Zero-day attacks that use new, unknown vulnerabilities are constantly unveiled. Symantec’s 2016 Internet Security Threat Report found that the number of zero-day vulnerabilities discovered averaged more than one a week in 2015, double the number in the previous year. Zero-day vulnerabilities command high prices on the black market, and discovering unknown vulnerabilities and figuring out how to exploit them has become the gold standard for advanced attackers. Your system will still be vulnerable to zero-day exploits regardless of the amount and frequency of patching.

Even worse, attackers can exploit zero-day vulnerabilities that reside in the security products themselves. The vulnerable code is, in many cases, part of core kernel components shared between many versions of the product. That was the case with CVE-2016-2208 in Symantec products. Exploiting vulnerabilities in such low-level and high-privileges libraries give the attacker immediate and full control of the system. These types of vulnerabilities have been found in top security products, including Comodo, ESET, Kaspersky, and FireEye.

The problem with patching

The existing defense paradigm, whereby a security product needs to have prior knowledge—be it database, signature, rule, policy, learning, or AI algorithms—does not effectively prevent evasive malware and advanced persistent threats from exploiting unpatched or newly-found-in-the-wild security vulnerabilities. Software vendors, as they become aware of new vulnerabilities, work rapidly to remediate them. This results in a continuous stream of security patches sent to their customers. As a result, we keep racing in an infinite, tiring, Sisyphean pursuit.

Patching software in an organization is a complex task. It requires careful planning, execution, and validation. In some cases, it involves halting and rebooting a machine, thus interfering with employees’ work or business processes that run on a server. Sometimes the patch itself causes a conflict with other applications running on the machine. For all of these reasons, patching requires a lot of attention and careful coordination between IT and security personnel. And the bad guys sit back and laugh as they watch companies chase their tails, patching, patching, patching.

In short, software vendors are constantly creating an immense number of new patches to cover their vulnerabilities. Furthermore, security and IT teams face an endless (and ever-increasing) burden of executing those patches. The result is that patching happens intermittently—if at all—because IT and business operations cannot tolerate the potential operational impact security patching represents.
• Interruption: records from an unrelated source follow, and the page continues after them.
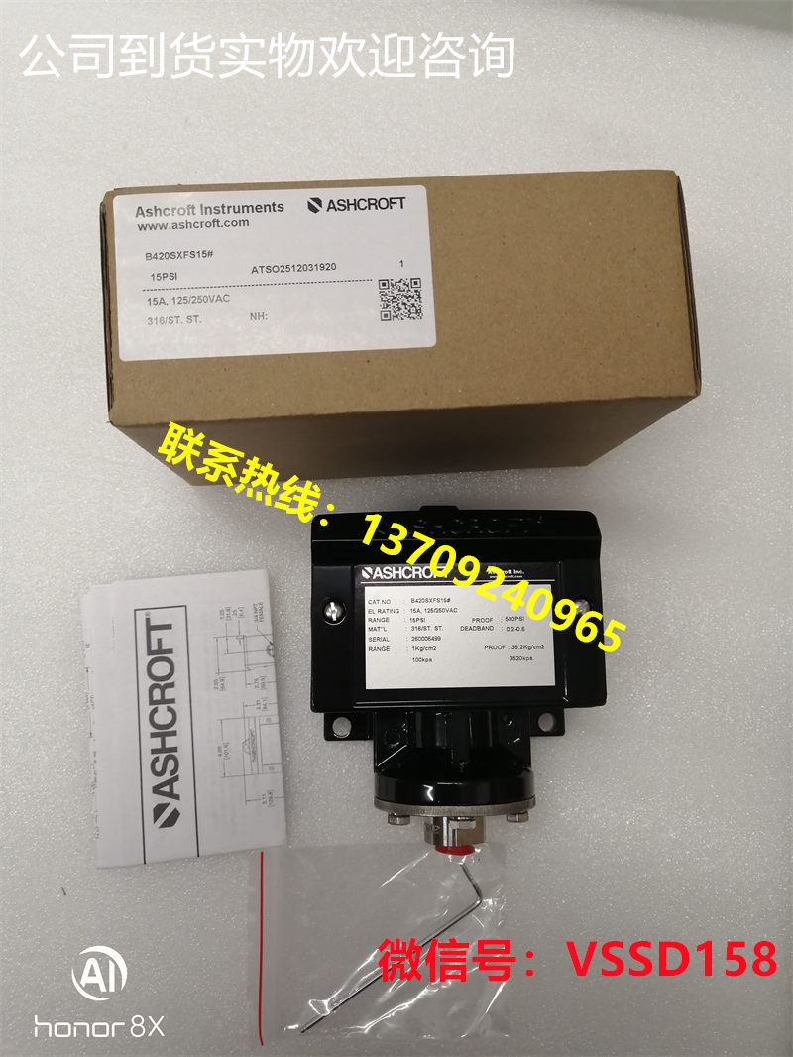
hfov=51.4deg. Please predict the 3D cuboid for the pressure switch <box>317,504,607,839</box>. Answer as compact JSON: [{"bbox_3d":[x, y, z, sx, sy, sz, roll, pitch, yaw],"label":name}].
[{"bbox_3d":[0.022,0.056,0.310,0.102,0.065,0.123,-1,85,-3],"label":"pressure switch"}]

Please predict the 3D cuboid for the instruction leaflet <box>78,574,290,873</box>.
[{"bbox_3d":[-0.084,0.074,0.326,0.072,0.003,0.109,-5,85,-3],"label":"instruction leaflet"}]

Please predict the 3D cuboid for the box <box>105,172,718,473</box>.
[{"bbox_3d":[-0.001,-0.061,0.293,0.167,0.118,0.068,-3,85,-3],"label":"box"}]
More patching is not the answer

The recent MySQL vulnerability may not pose a serious risk, but the reaction to it highlights the concern that underscores a spiraling problem for many organizations. As unpatched security vulnerabilities within an organization snowball, the impact on IT and business operations by exploits of these unpatched vulnerabilities increases exponentially. Not only in operational uptime, performance, and availability, but eventually in brand damage, regulatory fines, penalties, and legal actions that hurt the company on a large and long-term scale. Added to all this is the potential theft and loss of intellectual property and competitive advantage in the marketplace.
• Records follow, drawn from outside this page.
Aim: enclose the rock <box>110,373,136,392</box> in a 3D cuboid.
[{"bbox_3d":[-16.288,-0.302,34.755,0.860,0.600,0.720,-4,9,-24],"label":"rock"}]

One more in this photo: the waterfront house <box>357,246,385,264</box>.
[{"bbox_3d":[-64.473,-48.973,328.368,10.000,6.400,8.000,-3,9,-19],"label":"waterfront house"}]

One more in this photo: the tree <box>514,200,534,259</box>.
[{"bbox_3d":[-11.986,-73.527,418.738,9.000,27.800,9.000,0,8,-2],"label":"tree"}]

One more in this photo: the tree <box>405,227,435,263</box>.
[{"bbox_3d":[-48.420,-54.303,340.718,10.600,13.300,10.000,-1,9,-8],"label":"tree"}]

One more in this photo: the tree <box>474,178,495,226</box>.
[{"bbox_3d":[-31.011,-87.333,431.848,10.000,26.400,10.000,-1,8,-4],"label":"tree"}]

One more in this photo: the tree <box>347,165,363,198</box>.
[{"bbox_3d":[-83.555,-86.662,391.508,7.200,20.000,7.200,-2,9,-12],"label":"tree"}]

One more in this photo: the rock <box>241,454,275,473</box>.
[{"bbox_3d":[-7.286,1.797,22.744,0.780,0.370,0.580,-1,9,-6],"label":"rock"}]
More patching is not the answer. Neither is hoping that software vulnerabilities will simply go away. Even if companies could keep up with every patch released, patches are aimed at stopping the vulnerabilities already known to the world. Systems would still be vulnerable to zero-day exploits regardless of the amount and frequency of the patches.

A true security/business balance can only be reached with a security stack that mitigates the risk and overhead related to security vulnerabilities. A stack that includes new prevention technologies such as moving-target defense, which essentially pre-patches a system, can reduce the pressure for urgent patching. It achieves two key imperatives: It prevents any exploitation of the vulnerability, even before the patches are available, and it allows companies to plan cost-effective patch rollouts with minimal business disruption and avoid the risk of the patching process causing unplanned IT or operational impacts.